Do you know when things were even better for U.S. farmers than they are right now? Before the U.S. government ever got behind the wheel and began messing with a trade war in the first place.

Tariffs never achieve their stated goals, and they create a whole army of undesirable side effects at the same time. The whole time we’ve been in a trade war, the government has been spending billions and billions of unfunded dollars paying farmers just so they can (maybe) break even. And what are farmers and manufacturers going to get for all the trouble? Eventually, they’ll get the same market they had before the war, but their country will have gone deeper into debt keeping them out of bankruptcy.

The only good thing you can do with tariffs is eliminate them. And then the good you’re doing is simply getting rid of all the problems the tariffs were creating.
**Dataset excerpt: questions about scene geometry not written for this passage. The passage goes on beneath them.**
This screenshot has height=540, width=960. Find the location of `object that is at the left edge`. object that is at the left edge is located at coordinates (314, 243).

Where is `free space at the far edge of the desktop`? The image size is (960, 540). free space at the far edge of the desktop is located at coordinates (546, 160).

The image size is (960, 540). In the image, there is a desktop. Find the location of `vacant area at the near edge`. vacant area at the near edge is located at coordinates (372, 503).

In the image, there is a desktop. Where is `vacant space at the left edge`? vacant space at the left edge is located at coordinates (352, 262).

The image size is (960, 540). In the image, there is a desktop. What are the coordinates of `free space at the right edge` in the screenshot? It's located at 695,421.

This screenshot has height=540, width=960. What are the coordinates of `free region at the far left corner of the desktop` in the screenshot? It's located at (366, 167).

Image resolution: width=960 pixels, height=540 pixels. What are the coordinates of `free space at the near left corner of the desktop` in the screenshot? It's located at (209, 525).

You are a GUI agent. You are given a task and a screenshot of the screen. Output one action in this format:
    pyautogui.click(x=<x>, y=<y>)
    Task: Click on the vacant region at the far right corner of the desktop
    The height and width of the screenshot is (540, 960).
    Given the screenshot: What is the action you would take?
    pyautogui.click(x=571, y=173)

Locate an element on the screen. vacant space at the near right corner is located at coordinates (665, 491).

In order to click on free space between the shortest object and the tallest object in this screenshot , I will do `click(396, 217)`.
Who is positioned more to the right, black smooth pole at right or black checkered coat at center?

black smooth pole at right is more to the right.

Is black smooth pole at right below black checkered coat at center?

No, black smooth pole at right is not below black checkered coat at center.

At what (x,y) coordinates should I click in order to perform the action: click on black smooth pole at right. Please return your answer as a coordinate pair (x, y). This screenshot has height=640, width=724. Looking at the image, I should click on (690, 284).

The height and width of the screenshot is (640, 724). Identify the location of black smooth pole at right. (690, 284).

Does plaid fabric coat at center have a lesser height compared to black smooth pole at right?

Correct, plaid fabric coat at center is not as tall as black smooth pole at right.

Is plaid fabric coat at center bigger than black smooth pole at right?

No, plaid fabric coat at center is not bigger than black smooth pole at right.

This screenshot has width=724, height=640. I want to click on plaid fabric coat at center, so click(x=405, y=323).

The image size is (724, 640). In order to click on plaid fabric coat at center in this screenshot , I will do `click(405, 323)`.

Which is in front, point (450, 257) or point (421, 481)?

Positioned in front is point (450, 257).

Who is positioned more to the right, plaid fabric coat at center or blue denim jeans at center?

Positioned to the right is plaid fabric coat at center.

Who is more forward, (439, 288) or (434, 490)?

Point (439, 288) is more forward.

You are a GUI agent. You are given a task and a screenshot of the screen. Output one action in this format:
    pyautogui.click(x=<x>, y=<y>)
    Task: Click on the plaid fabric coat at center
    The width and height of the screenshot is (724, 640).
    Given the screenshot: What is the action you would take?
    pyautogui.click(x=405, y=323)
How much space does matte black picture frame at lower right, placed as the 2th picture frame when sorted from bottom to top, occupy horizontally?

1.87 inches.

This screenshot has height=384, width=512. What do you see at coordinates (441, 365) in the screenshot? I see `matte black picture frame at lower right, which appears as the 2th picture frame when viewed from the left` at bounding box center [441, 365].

This is what the U.S. has been doing — we’ve created a problem for U.S. manufacturers by making the free market less free, and now we’re starting to fix the problem by meddling less in the free market.

We’re not going to pretend things were perfect for trade and business before this trade war started. And we’re also not going to pretend the ideal of the “free market” means the flow of money should be completely unregulated — that leads to corporate oligarchy, not democracy.

But tariffs are crude and easily countered. They are simply not a useful tool for improving the intricate and complex system that is international trade in the modern era. Using them as the U.S. has is akin to trying to fix a broken wristwatch with TNT.

We hope a resolution is reached quickly and all of the tariffs since this ridiculous war was started can be done away with.